The Poisson Distribution

The Poisson distribution began life with unusual applications.  It is a statistical function that is used to determine how many events of low probability will occur in a given time frame.  It is useful because only the average number of occurrences needs to be known.  From this, one can calculate the probability that the event will happen zero times in a given time interval, or fifty times.  λ is the expected number of occurrences in a time frame, and the probability that there will be exactly k occurrences of the phenomenon in a given time frame is given by the function on the right.

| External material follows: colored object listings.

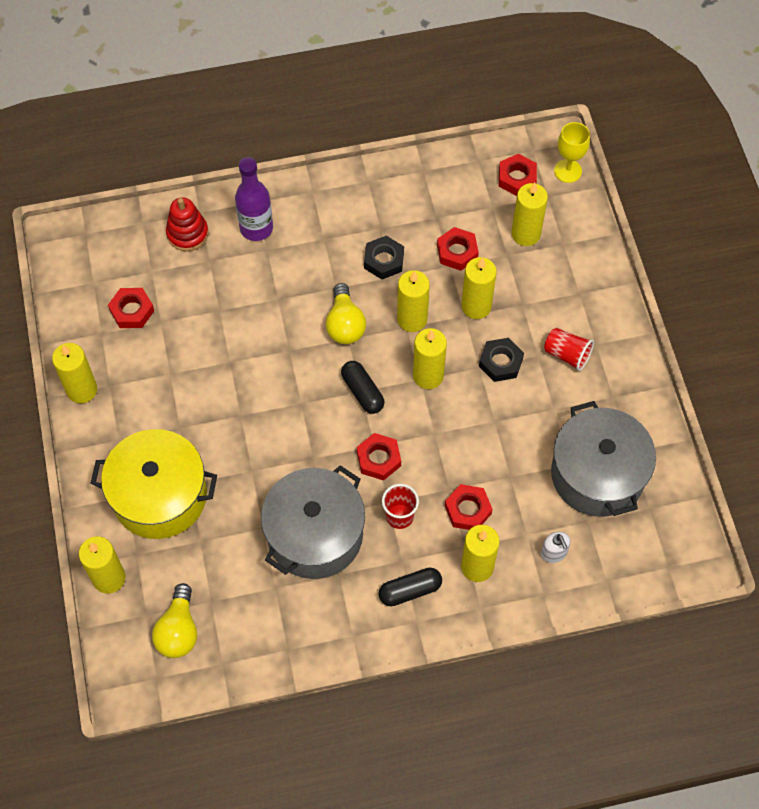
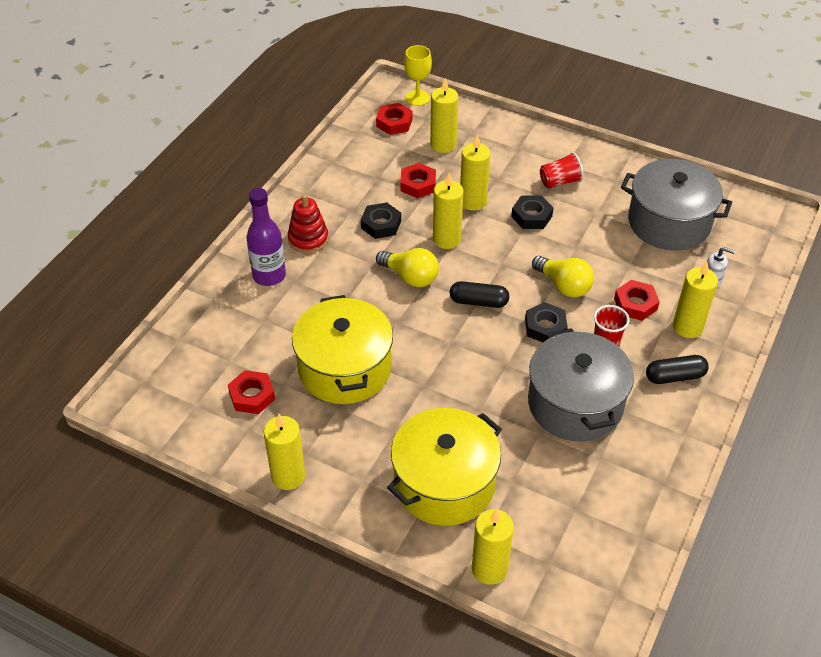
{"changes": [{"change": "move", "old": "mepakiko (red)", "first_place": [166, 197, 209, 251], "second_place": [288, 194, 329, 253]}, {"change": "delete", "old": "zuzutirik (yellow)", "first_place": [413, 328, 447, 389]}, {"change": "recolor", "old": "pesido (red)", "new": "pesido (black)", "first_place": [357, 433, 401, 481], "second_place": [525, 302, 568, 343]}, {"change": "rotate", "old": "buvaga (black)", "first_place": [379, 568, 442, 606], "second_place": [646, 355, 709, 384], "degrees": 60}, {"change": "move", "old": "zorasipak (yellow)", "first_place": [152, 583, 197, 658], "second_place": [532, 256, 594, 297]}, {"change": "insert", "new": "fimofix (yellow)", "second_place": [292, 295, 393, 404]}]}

Poisson Distribution for various values of λ
It's discoverer, Siméon-Denis Poisson (1781-1840), was a well-known French mathematician who worked in electrostatics and celestial mechanics.  He even got his name on the Eiffel Tower.  He had studied mathematics at the École Polytechnique in Paris starting in 1798 and became a professor there in 1802.  He had studied with the mathematicians Pierre-Simon Laplace (known for the Laplacian) and Joseph-Louis Lagrange (of Lagrange multipliers), and was a professor at the same time as André-Marie Ampère, known for his work in electromagnetism. His treatise introducing the Poisson distribution, however, bears the particularly unscientific title of Research on the Probability of Criminal and Civil Verdicts.1 It was published in 1837, just three years before Poisson's death, and did not have a great impact at the time.

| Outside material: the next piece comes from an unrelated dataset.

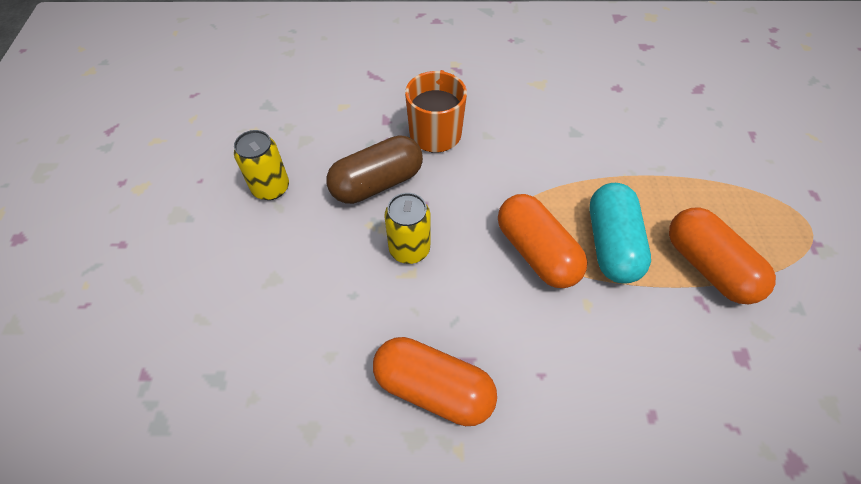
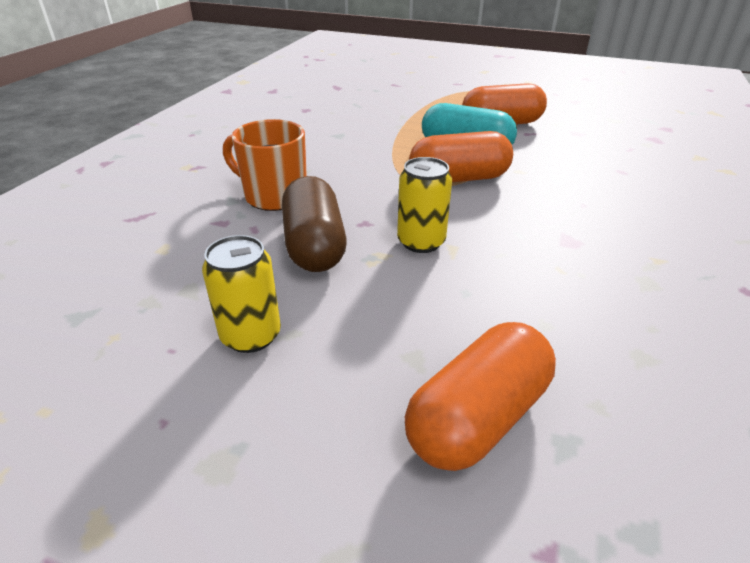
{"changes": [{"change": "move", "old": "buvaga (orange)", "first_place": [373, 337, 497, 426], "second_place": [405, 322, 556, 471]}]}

His distribution was brought to greater prominence by Ladislaus Josephovich Bortkiewicz (1868-1931), a Polish statistician.  In 1898 he published a book entitled, in English translation, The Law of Small Numbers, in which he showed that the Poisson distribution held for events even when the probabilities varied.  His examples were the number of men killed by horse kicks in the Prussian army over a 20 year period and the number of children who committed suicide in Prussia.  His work brought the Poisson distribution to a wider audience, and it is often called the Law of Small Numbers today.  As you can see, the Poisson distribution can be applied to many different situations, and some modern applications include the number of calls that a cell tower receives and the number of beds that an emergency room needs to have available.

[1] For a more detailed discussion of Poisson's work, see "A Study of Poisson's Models for Jury Verdicts in Criminal and Civil Trials" by Alan E. Gelfand and Herbert Solomon in the Journal of the American Statistical Association , Vol. 68, No. 342 (Jun., 1973), pp. 271-278.